Dr Salter was never bothered by questions. My mother was scared and protective and he kept her informed of everything and entitled her to ask him anything. Through him she felt entitled to question and challenge my care. And he took questions anytime. So when my mother caught me across the room from my crutches a month before I was supposed to give them up, he took her call. When she came home and found me on my bike instead of my wheelchair he took the call. And when I wanted to go downhill skiing and all she could envision was another body cast, he took the call. And he told her to trust me, but he never made her feel small or silly. She was a mother and she was doing her job, and he respected that.
Even I could ask him anything and he would answer me as honestly and fully as he could. When I was 11 years old and asked him if I might die in surgery, he didn’t pat me on the head and tell me not to worry. He took the time to explain the dangers of anesthesia and the precautions he would take. He told me how healthy I was and why it was very unlikely in my situation. But most importantly, he respected me as a patient and a person and my right to understand what was happening to me.
I am still like this, and most of my doctors respect it, and if they don’t I find a new one. Good doctors, smart doctors, respect intelligent questions.
He Left A Lasting Impression
The last time I saw Dr. Salter I was 12 years old. I had my last surgery with him the year before and things were looking good. He sat me down and told me what my future might be like. That I would develop arthritis one day and would have to deal with that, but that advancements were being made all of the time, so he didn’t know what my treatment might look like. He warned me that I would spend a chunk of any pregnancies in a wheelchair. And he told me not to run too much. And he told me I was fine, and that I would continue to be fine and to trust in that.
Once again, there was everything he taught me in a nutshell. And now, I have had 6 more surgeries with 3 more surgeons and his advice and teaching has held me in good stead. He taught me to be a good patient, according to my doctors and physiotherapists. And to be a fighter, according to me.

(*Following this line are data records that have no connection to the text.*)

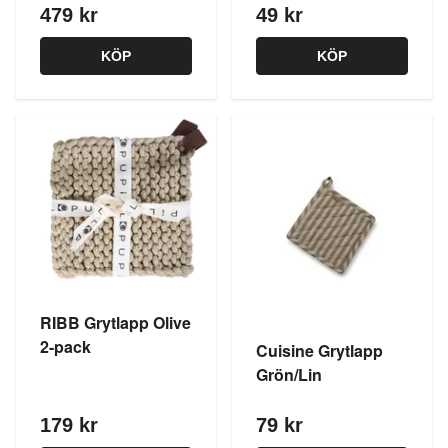
479 kr
49 kr
KÖP
KÖP
RIBB Grytlapp Olive
2-pack
Cuisine Grytlapp
Grön/Lin
179 kr
79 kr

Over the following years, I started to understand how lucky I had been. My roommates in the hospital were so multicultural because children were flown from all over the world to see him. Every doctor I met wanted to check me out to admire the great man’s work. Before one of my later surgeries, I looked up the CPM machine I would be hooked up to afterwards, and there was his name as creator.
So, thank you Dr. Salter, not just for the fact that I can walk, but also for the fact that I am a whole and strong person and the fact that I continue to challenge myself. Thank you for setting an example that few can meet, but that we can all aspire to. Thank you for not just being brilliant and driven, but also for being compassionate and caring.
My Message to You
And to all other doctors and patients that may read this. The journey on which you embark is a partnership, where you need to trust the other to do what is right and what is best for the outcome. This means a great responsibility on both sides. The doctor needs to put their patient above their ego, treat the person as just that, not just as a body in a bed. The patient needs to trust and question, and to follow advice and to challenge it at the same time, both are artfully difficult balances. But most of all our expectations of each other need to be high but fair. And communication is everything.